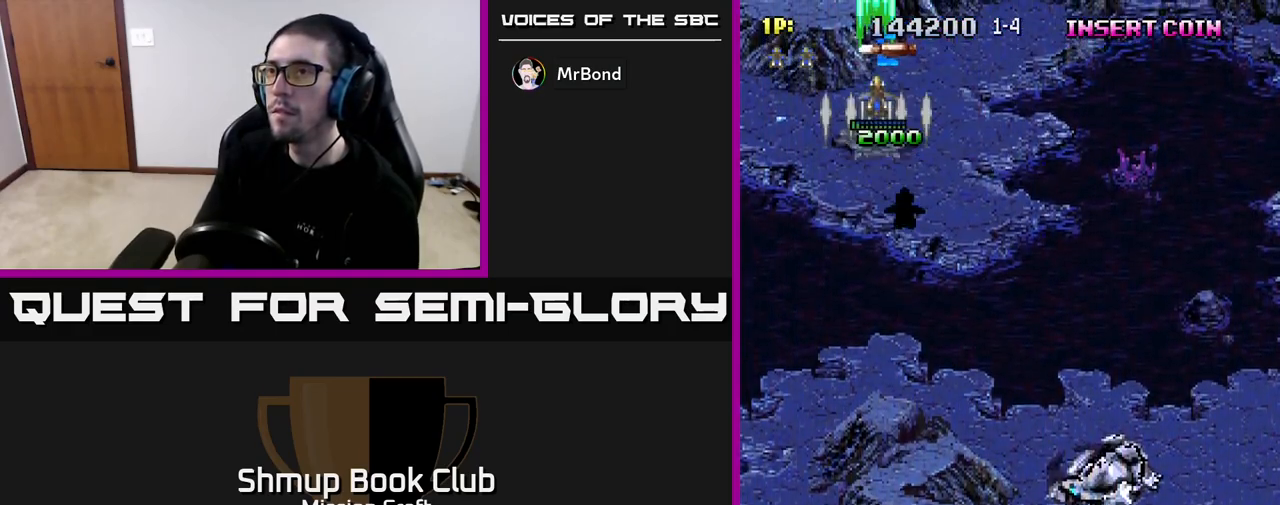
{"buttons": ["R2", "DPAD_DOWN"], "left_stick": "center", "right_stick": "center", "events": [[117, "DPAD_UP", "up"], [133, "DPAD_RIGHT", "down"], [150, "DPAD_DOWN", "down"], [150, "DPAD_RIGHT", "up"], [267, "DPAD_RIGHT", "down"], [483, "DPAD_RIGHT", "up"]]}
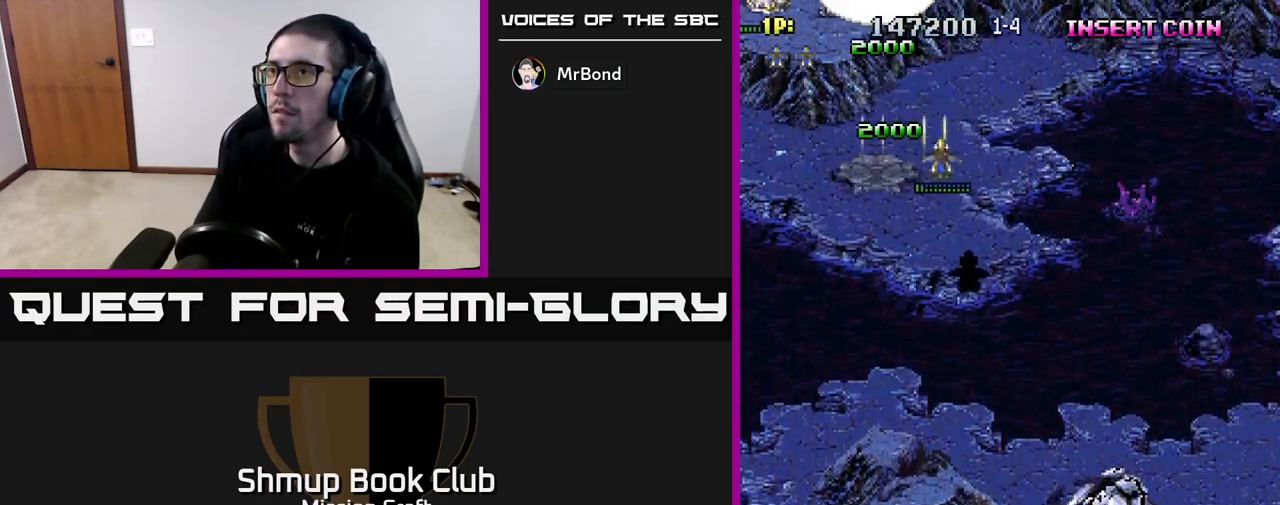
{"buttons": ["R2", "DPAD_DOWN", "DPAD_LEFT"], "left_stick": "center", "right_stick": "center", "events": [[33, "DPAD_LEFT", "down"]]}
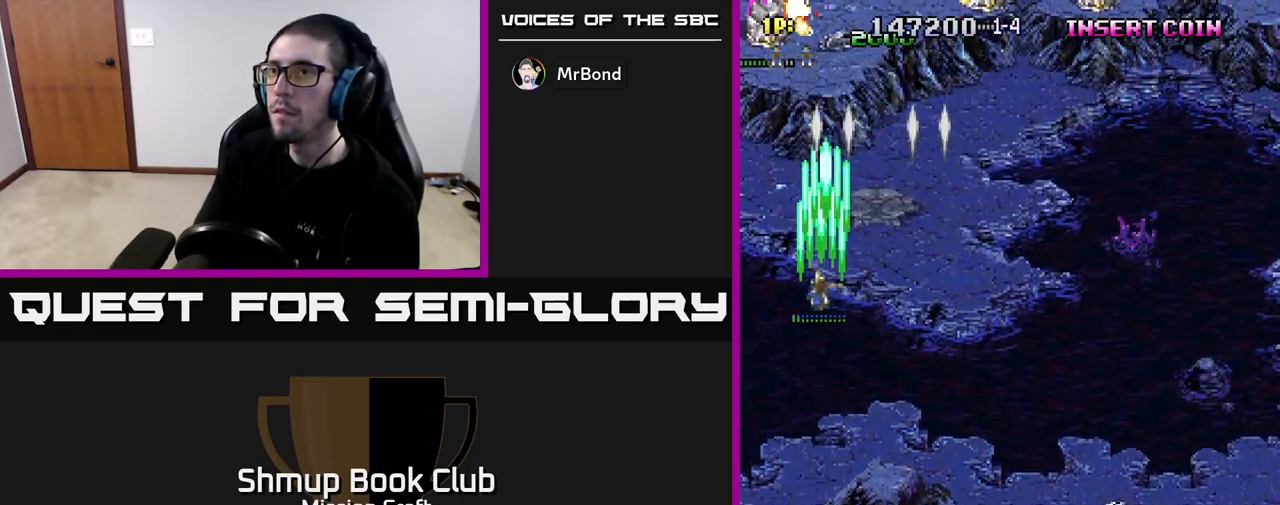
{"buttons": ["R2", "DPAD_RIGHT"], "left_stick": "center", "right_stick": "center", "events": [[183, "DPAD_LEFT", "up"], [217, "DPAD_RIGHT", "down"], [467, "DPAD_DOWN", "up"]]}
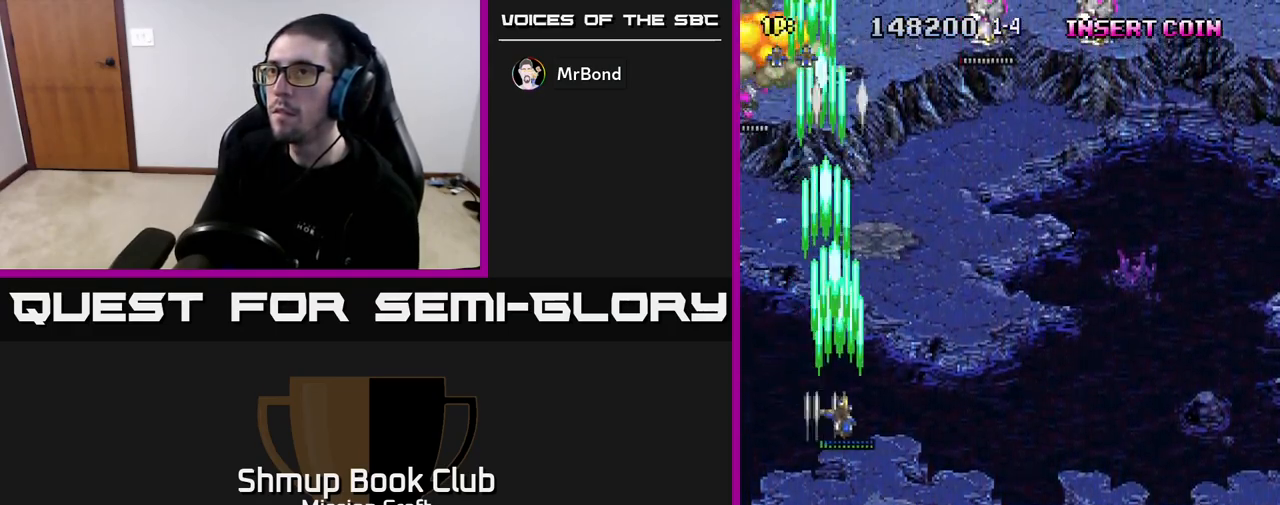
{"buttons": ["R2", "DPAD_RIGHT"], "left_stick": "center", "right_stick": "center", "events": []}
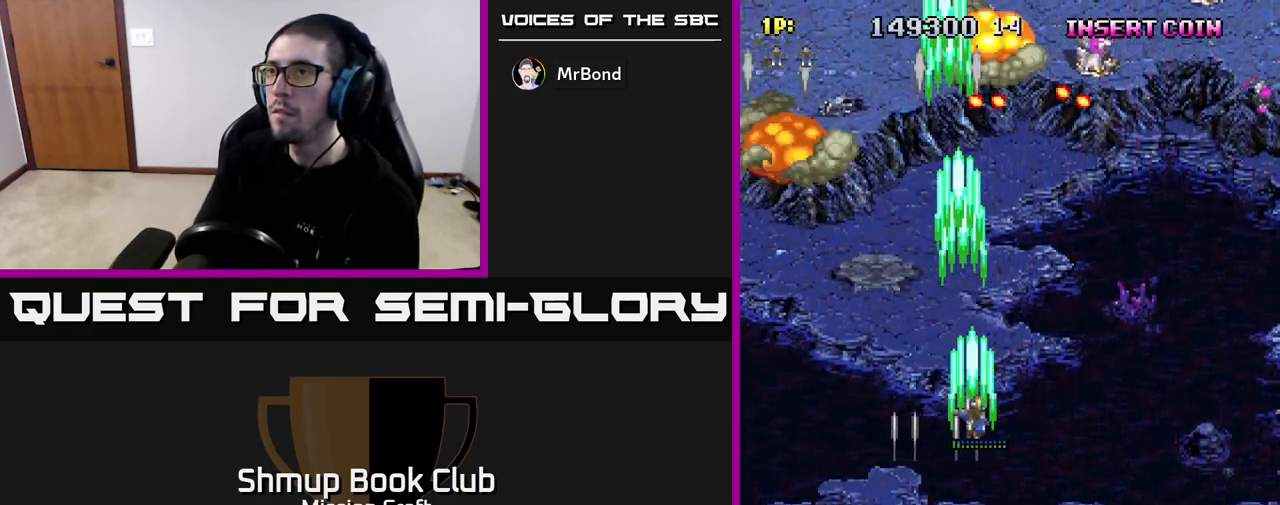
{"buttons": ["R2", "DPAD_RIGHT"], "left_stick": "center", "right_stick": "center", "events": []}
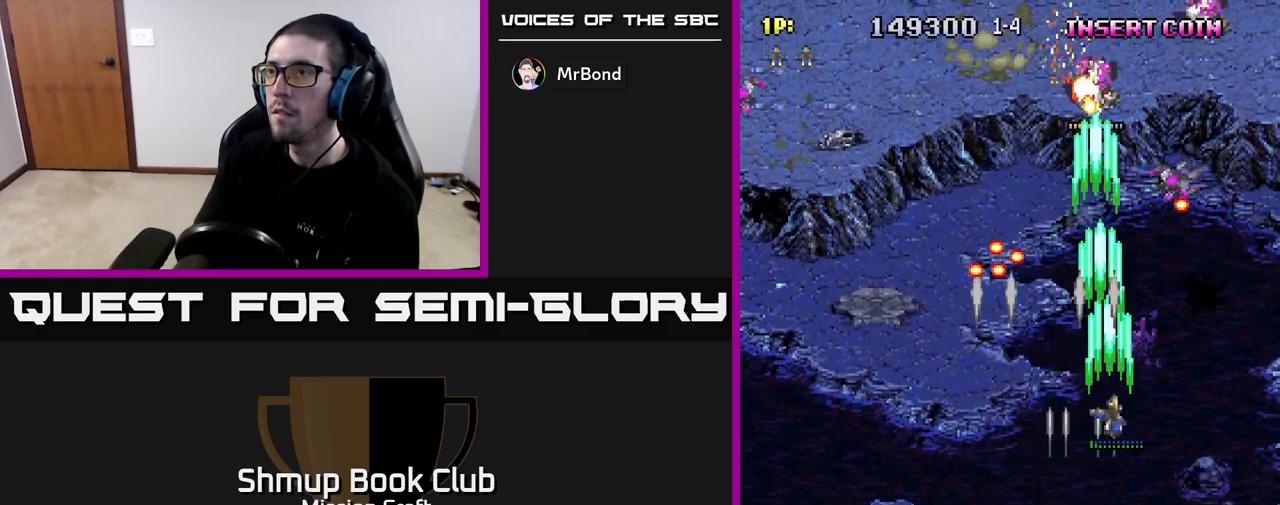
{"buttons": ["R2", "DPAD_RIGHT"], "left_stick": "center", "right_stick": "center", "events": []}
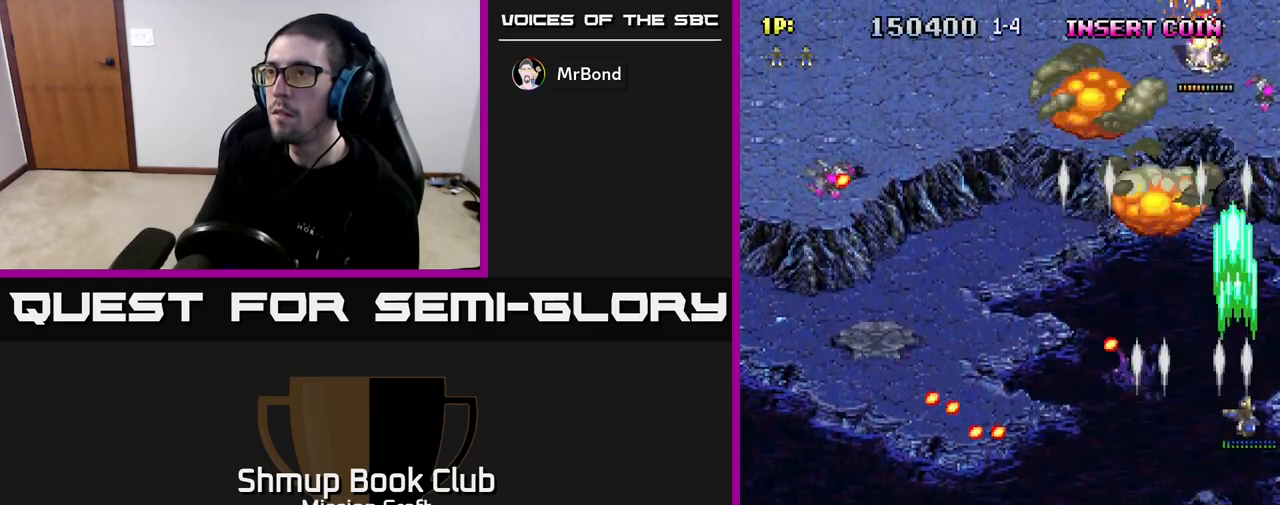
{"buttons": ["R2", "DPAD_LEFT"], "left_stick": "center", "right_stick": "center", "events": [[17, "DPAD_DOWN", "down"], [100, "DPAD_RIGHT", "up"], [167, "DPAD_LEFT", "down"], [217, "DPAD_DOWN", "up"]]}
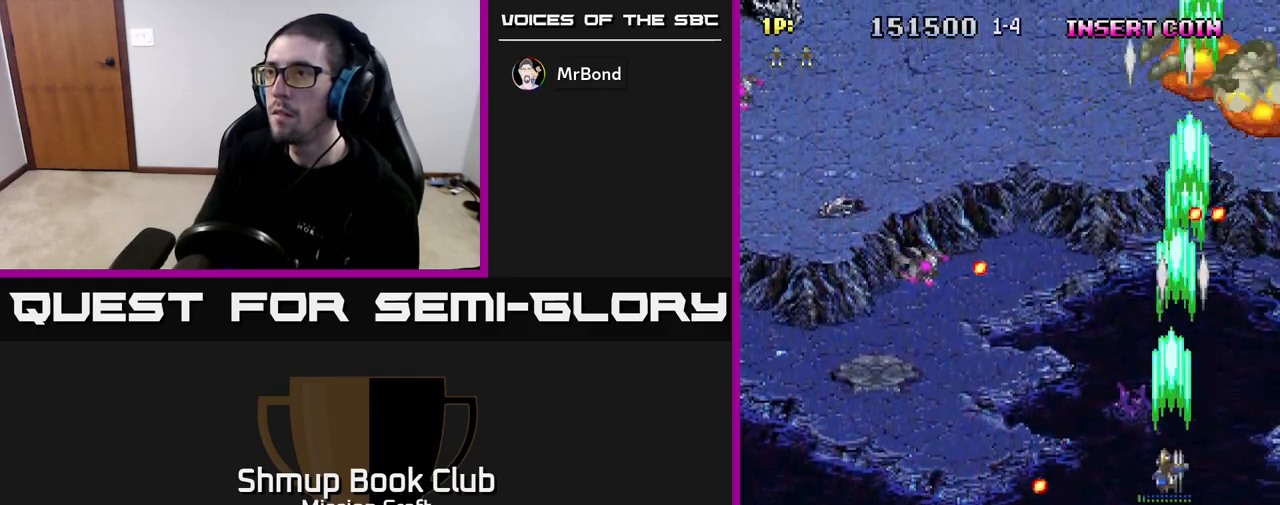
{"buttons": ["R2", "DPAD_LEFT"], "left_stick": "center", "right_stick": "center", "events": [[117, "DPAD_DOWN", "down"], [300, "DPAD_DOWN", "up"]]}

------------------------------------------------------------------------

## How to complete this task
Retype the entire listing exactly as it appears, dropping only the pictures.

## Answer below
{"buttons": ["R2", "DPAD_DOWN"], "left_stick": "center", "right_stick": "center", "events": [[117, "DPAD_UP", "up"], [133, "DPAD_RIGHT", "down"], [150, "DPAD_DOWN", "down"], [150, "DPAD_RIGHT", "up"], [267, "DPAD_RIGHT", "down"], [483, "DPAD_RIGHT", "up"]]}
{"buttons": ["R2", "DPAD_DOWN", "DPAD_LEFT"], "left_stick": "center", "right_stick": "center", "events": [[33, "DPAD_LEFT", "down"]]}
{"buttons": ["R2", "DPAD_RIGHT"], "left_stick": "center", "right_stick": "center", "events": [[183, "DPAD_LEFT", "up"], [217, "DPAD_RIGHT", "down"], [467, "DPAD_DOWN", "up"]]}
{"buttons": ["R2", "DPAD_RIGHT"], "left_stick": "center", "right_stick": "center", "events": []}
{"buttons": ["R2", "DPAD_RIGHT"], "left_stick": "center", "right_stick": "center", "events": []}
{"buttons": ["R2", "DPAD_RIGHT"], "left_stick": "center", "right_stick": "center", "events": []}
{"buttons": ["R2", "DPAD_LEFT"], "left_stick": "center", "right_stick": "center", "events": [[17, "DPAD_DOWN", "down"], [100, "DPAD_RIGHT", "up"], [167, "DPAD_LEFT", "down"], [217, "DPAD_DOWN", "up"]]}
{"buttons": ["R2", "DPAD_LEFT"], "left_stick": "center", "right_stick": "center", "events": [[117, "DPAD_DOWN", "down"], [300, "DPAD_DOWN", "up"]]}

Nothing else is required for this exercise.